**Task goal**
According to the abstract on aortic valve bypass, what share of the patient's cardiac output passed through the conduit on the fourteenth postoperative day?

**Text**
University Hospital Basel, Switzerland

Title: Off-pump aortic valve bypass to treat severe aortic stenosis

Biography

Biography: Prerana Banerjee

Abstract

Majority of patients suffering from aortic valve stenosis are treated by aortic valve replacement or via transcatheter aortic valve implantation. However, a subset of patients having severe comorbidities, such as renal insufficiency, severely impaired ejection fraction, bicuspid aortic valve, large aortic annulus, ostial encroachment, redo-operation as well as severely calcified porcelain aorta, have a relevant periprocedural risk. For this patient cohort an alternative treatment, aortic valve bypass (AVB) with placement of a valved fabric graft between the left apex and descending aorta, is considered. Though already developed in the early 1960’s surgical acceptance was low due to the lack of appropriate instruments and the need for cardiopulmonary bypass (CPB). However, with the development of a coring device (Correx, Inc., Waltham, MA, USA) these impediments have been overcome. We report on a 72-year-old male patient suffering from severe low-flow-low-gradient aortic valve stenosis (left ventricular ejection fraction 20%, mean pressure gradient 26 mmHg, valve orifice area 0.7 cm2). Clinical symptoms were those of congestive heart failure. Previously the patient had undergone balloon valvuloplasty without major improvement. On the basis of concomitant mutilating diagnosis the patient was rejected for conventional surgery and transcatheter treatment. Thus AVB was suggested. The AVB consists of two components (a straight valve-containing conduit with a porcine valve and an angled left ventricular connector) and bypasses the blood flow via the left ventricular apex into the descending aorta. Perioperative course of our patient with implantation of the AVB without CPB was uneventful as was the
postoperative course. A magnetic resonance imaging of the heart on the fourteenth postoperative day demonstrated 55% of the cardiac output passing via the conduit (2.6 l/min was measured in the descending aorta, 2.1 l/min in the ascending aorta). We recommend off-pump AVB in patients with severe aortic stenosis when other therapy options are ruled out.

**Data excerpts**
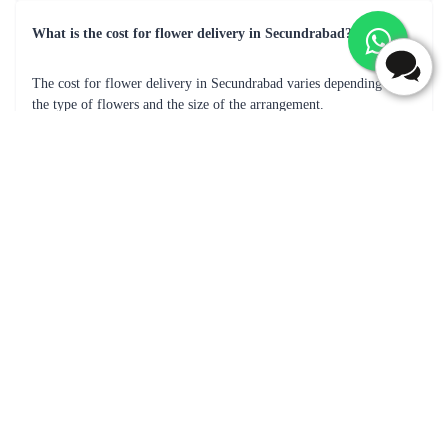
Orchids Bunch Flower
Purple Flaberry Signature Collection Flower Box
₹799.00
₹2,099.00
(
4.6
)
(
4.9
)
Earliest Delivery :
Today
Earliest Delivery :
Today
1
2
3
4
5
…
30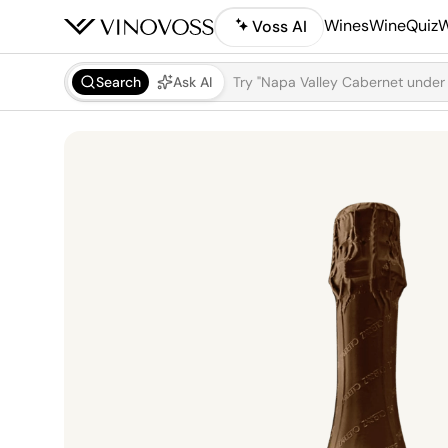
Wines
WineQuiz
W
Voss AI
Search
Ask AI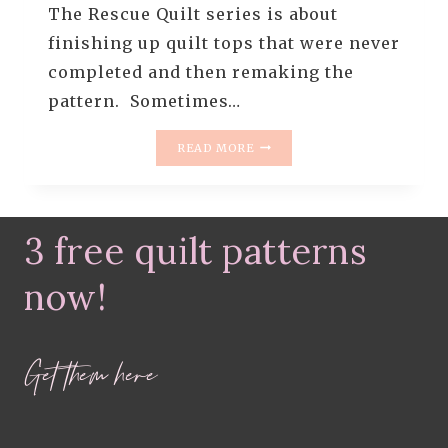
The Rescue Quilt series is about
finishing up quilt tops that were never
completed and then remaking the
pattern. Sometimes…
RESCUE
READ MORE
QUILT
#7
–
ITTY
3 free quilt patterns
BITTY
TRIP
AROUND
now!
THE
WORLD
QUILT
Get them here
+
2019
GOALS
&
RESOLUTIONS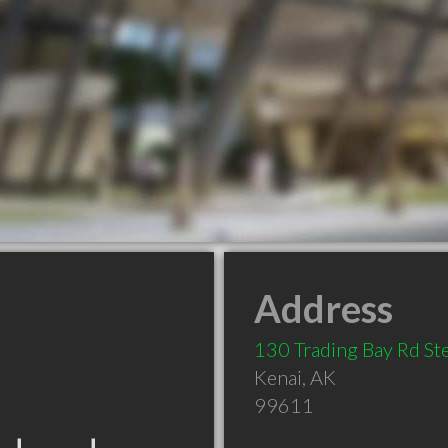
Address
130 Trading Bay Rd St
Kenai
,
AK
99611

...

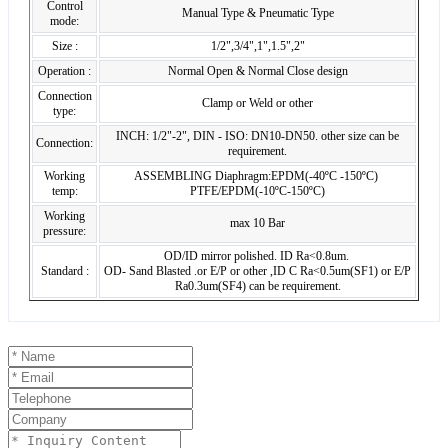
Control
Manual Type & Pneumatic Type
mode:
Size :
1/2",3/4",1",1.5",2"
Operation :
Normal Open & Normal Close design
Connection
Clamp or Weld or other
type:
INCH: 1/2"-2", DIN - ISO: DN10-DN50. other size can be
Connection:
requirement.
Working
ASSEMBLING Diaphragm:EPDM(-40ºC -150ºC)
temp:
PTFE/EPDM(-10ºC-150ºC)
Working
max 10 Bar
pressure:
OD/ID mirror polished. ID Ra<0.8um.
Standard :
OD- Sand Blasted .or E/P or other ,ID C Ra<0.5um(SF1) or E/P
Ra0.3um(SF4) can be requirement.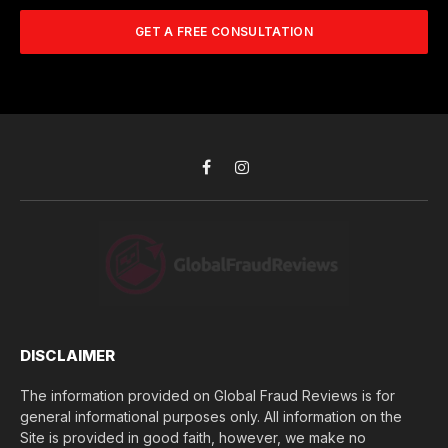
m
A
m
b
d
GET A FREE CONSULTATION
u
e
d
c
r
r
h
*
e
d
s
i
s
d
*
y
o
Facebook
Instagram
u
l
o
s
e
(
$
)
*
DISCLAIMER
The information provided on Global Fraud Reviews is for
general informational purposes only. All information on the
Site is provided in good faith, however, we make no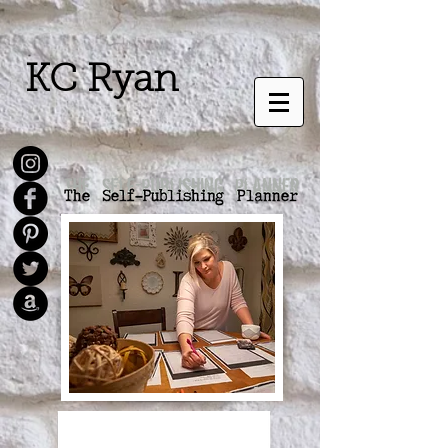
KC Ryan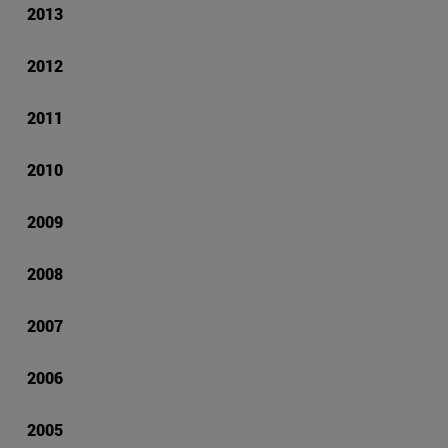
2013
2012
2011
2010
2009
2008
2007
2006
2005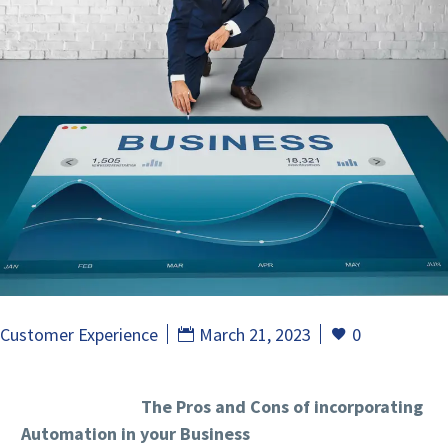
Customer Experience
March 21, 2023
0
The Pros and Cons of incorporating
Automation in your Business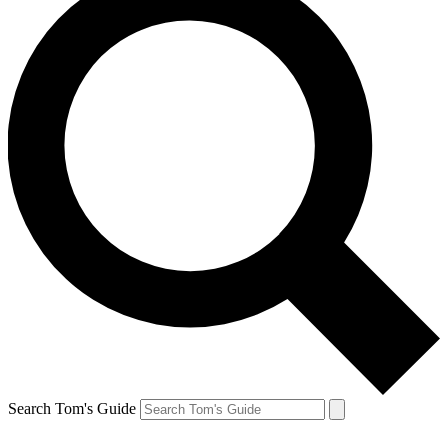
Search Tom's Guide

---

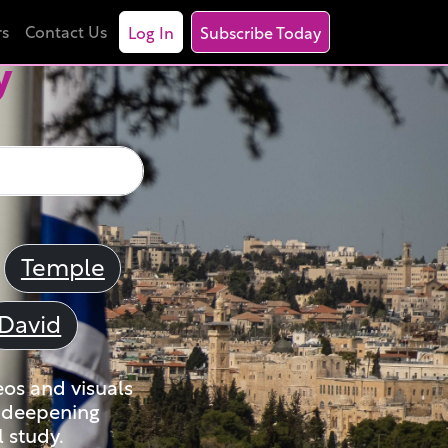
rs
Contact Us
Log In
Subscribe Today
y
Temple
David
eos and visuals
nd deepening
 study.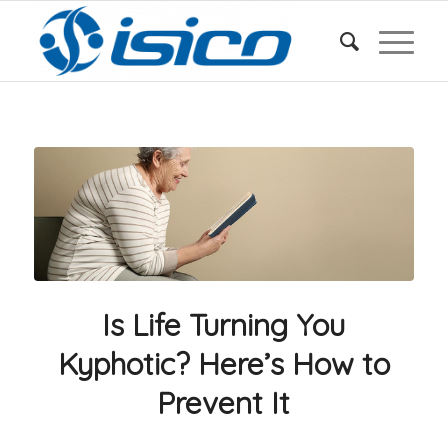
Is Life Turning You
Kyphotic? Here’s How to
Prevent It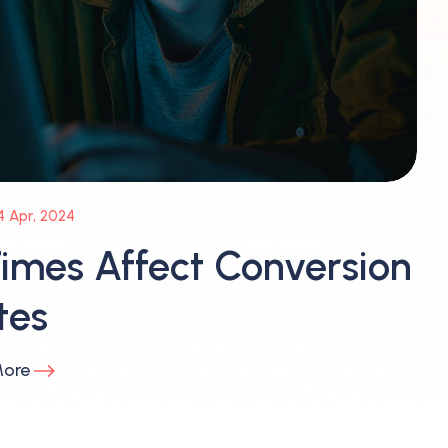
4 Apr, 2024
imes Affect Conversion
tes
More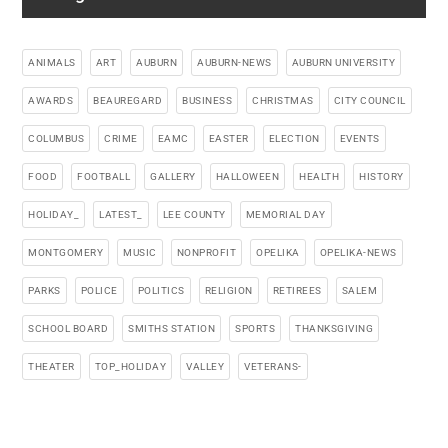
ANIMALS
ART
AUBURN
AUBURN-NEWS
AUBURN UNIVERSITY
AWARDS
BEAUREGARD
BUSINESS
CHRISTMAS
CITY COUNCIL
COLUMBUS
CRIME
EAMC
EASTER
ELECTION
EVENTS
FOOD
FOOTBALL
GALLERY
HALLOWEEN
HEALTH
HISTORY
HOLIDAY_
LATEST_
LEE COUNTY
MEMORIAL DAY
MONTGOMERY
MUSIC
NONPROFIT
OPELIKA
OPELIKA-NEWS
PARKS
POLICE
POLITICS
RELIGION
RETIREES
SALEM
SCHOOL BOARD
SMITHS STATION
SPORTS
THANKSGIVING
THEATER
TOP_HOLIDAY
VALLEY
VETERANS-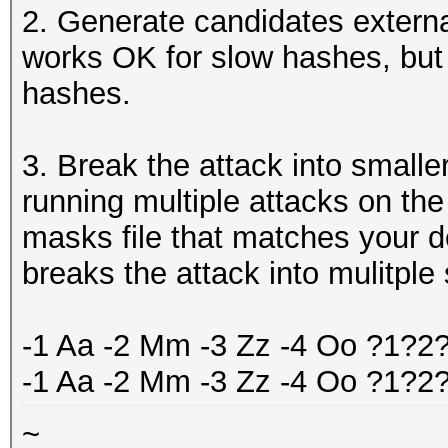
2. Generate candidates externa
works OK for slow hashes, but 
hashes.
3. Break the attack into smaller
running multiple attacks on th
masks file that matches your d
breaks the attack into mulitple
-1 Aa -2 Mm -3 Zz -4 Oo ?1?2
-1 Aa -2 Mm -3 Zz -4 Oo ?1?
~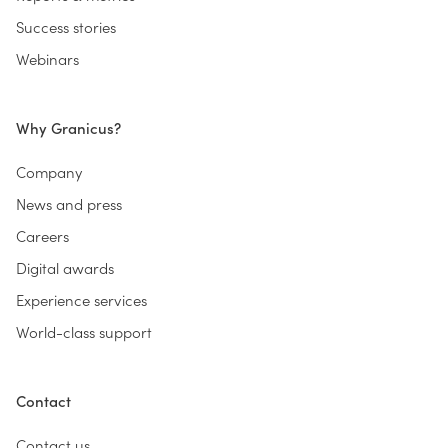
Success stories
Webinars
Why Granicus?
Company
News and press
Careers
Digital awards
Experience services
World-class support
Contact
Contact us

**Answer to this exercise**
55% of the cardiac output passed through the conduit.